The text below was copied from the original sic2004
event, which is no longer online available.
The variable used in the SIC 2004 exercise is natural ambient
radioactivity measured in Germany. The data, provided kindly by the
German Federal Office for Radiation Protection (BfS), are gamma dose rates
reported by means of the national automatic monitoring network (IMIS).
In the frame of SIC2004, a rectangular area was used to select 1008
monitoring stations (from a total of around 2000 stations). For these
1008 stations, 11 days of measurements have been randomly selected during
the last 12 months and the average daily dose rates calculated for each
day. Hence, we ended up having 11 data sets.
Prior information (sic.train): 10 data sets of 200 points that are
identical for what concerns the locations of the monitoring stations
have been prepared. These locations have been randomly selected (see
Figure 1).

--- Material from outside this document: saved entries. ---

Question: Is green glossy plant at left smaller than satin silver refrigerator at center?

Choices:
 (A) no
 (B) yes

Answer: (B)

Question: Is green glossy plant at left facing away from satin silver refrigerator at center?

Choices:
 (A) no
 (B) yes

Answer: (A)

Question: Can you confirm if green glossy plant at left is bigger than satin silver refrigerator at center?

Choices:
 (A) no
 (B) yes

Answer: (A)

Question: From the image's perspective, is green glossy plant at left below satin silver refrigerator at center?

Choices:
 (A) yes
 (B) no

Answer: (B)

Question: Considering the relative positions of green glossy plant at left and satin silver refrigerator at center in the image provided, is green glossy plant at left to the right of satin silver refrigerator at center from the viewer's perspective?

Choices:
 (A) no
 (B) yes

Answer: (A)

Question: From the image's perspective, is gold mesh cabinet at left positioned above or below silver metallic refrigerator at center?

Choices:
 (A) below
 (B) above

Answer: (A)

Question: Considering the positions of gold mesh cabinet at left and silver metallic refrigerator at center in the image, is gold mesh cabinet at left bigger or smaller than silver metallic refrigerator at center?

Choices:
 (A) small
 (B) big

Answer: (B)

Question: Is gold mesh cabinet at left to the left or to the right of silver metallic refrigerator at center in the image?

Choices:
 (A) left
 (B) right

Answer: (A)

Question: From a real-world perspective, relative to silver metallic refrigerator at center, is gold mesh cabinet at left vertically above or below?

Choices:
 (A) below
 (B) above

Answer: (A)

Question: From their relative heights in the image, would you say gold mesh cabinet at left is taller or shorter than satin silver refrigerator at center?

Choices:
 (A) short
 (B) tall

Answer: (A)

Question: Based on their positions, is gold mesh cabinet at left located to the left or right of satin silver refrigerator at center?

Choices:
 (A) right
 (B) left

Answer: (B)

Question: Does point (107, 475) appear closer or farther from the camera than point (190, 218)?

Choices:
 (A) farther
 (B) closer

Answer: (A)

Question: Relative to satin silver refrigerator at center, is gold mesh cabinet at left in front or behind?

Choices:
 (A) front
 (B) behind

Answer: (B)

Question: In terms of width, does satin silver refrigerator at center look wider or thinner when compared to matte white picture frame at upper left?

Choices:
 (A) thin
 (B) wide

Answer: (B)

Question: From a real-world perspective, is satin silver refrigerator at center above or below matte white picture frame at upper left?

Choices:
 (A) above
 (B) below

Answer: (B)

These data sets differ only by their Z values since each set
corresponds to 1 day of measurement made during the last 14 months. No
information will be provided on the date of measurement. These 10 data
sets (10 days of measurements) can be used as prior information to tune
the parameters of the mapping algorithms. No other information will be
provided about these sets. Participants are free of course to gather
more information about the variable in the literature and so on.

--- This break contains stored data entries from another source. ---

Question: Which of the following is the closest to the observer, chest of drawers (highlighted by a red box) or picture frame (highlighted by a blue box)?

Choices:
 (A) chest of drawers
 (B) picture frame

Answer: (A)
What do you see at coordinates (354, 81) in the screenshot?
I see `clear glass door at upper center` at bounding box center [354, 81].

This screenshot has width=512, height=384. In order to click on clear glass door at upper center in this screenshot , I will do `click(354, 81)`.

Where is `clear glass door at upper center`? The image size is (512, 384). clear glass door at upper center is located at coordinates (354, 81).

The 200 monitoring stations above were randomly taken from a larger set
of 1008 stations. The remaining 808 monitoring stations have a topology
given in sic.pred. Participants to SIC2004 will have to estimate the
values of the variable taken at these 808 locations.

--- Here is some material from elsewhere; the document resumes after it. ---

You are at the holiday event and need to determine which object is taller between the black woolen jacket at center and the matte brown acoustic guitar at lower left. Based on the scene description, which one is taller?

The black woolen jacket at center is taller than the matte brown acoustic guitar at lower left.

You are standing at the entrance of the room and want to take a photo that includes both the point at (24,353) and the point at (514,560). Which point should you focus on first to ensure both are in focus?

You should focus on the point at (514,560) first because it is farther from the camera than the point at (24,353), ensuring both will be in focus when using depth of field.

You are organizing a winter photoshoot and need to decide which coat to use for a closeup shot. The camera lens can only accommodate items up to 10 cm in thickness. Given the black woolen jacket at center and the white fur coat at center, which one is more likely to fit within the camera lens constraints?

The SIC2004 data (sic.val, variable dayx):
The exercise consists in using 200 measurements made on a 11th day (THE
data of the exercise) to estimate the values observed at the remaining
808 locations (hence the question marks as symbols in the maps shown
in Figure 3). These measurements will be provided only during two weeks
(15th of September until 1st of October 2004) on a web page restricted
to the participants. The true values observed at these 808 locations
will be released only at the end of the exercise to allow participants
to write their manuscripts (sic.test, variables dayx and joker).
In addition, a joker data set was released (sic.val, variable joker),
which contains an anomaly. The anomaly was generated by a simulation
model, and does not represent measured levels.